** Dataset section follows **

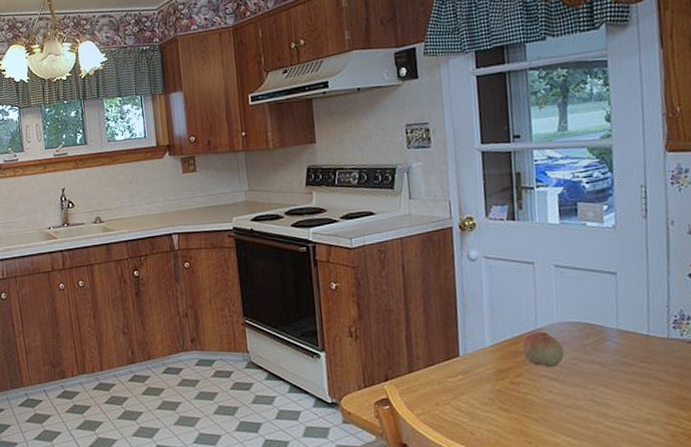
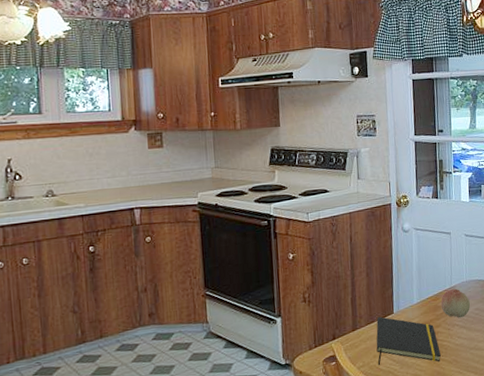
notepad: none [438,359,524,419] -> present [376,317,441,366]

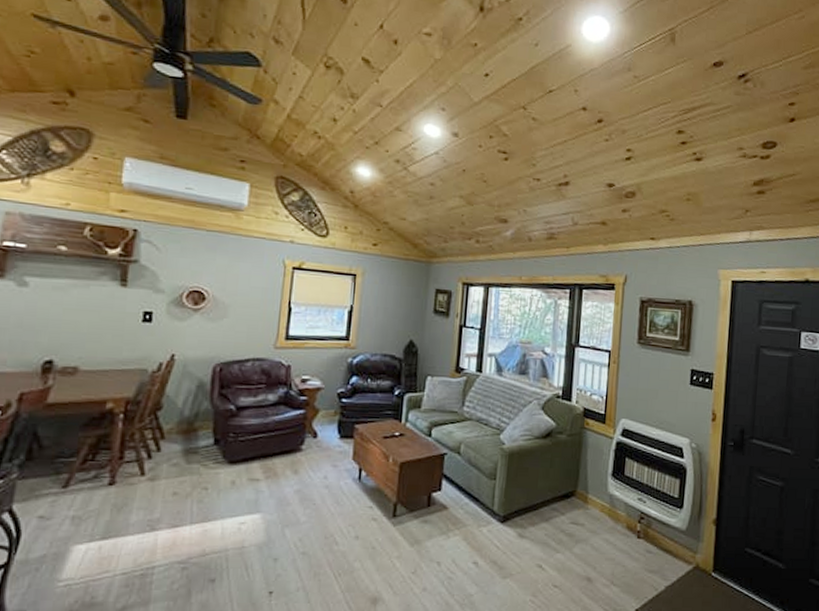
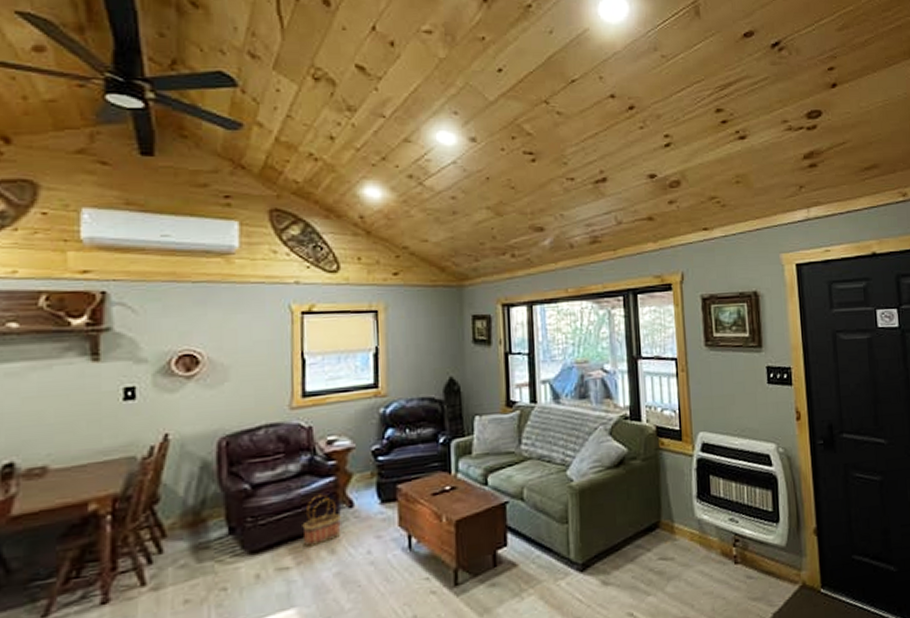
basket: none [272,423,306,466] -> present [302,494,341,548]

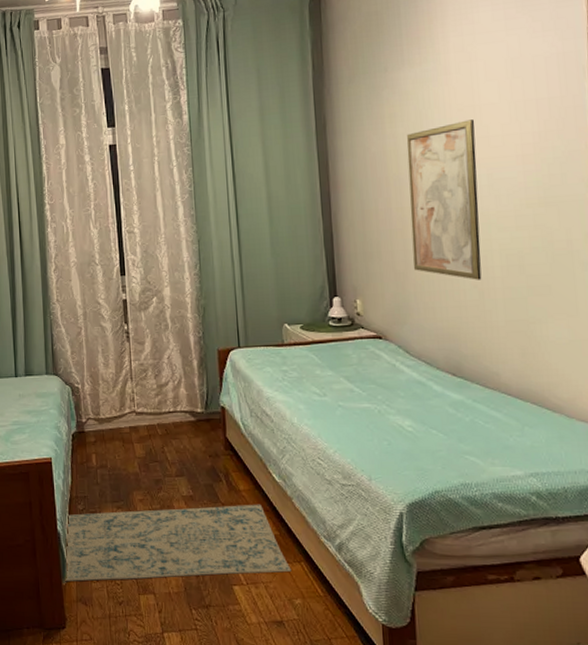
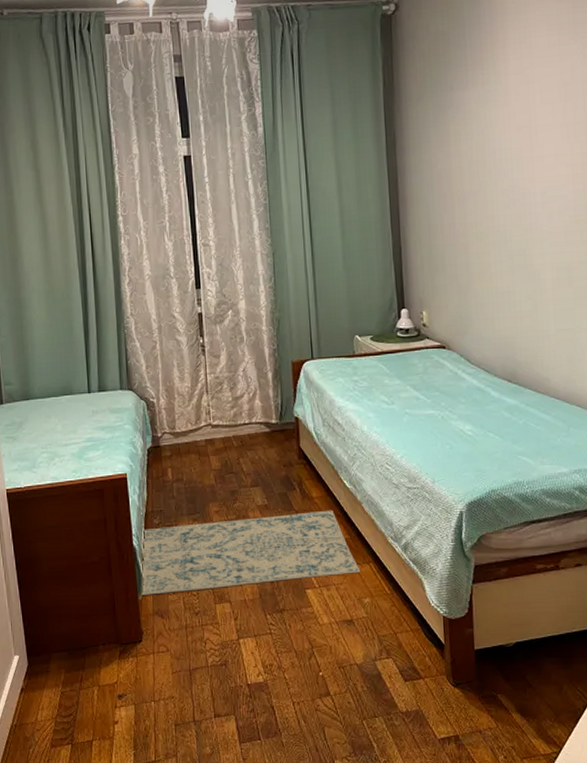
wall art: present [406,119,482,280] -> none [470,140,535,292]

** End of Dataset section **

Excluding all images, transcribe the material word for word.

notepad: none [438,359,524,419] -> present [376,317,441,366]

basket: none [272,423,306,466] -> present [302,494,341,548]

wall art: present [406,119,482,280] -> none [470,140,535,292]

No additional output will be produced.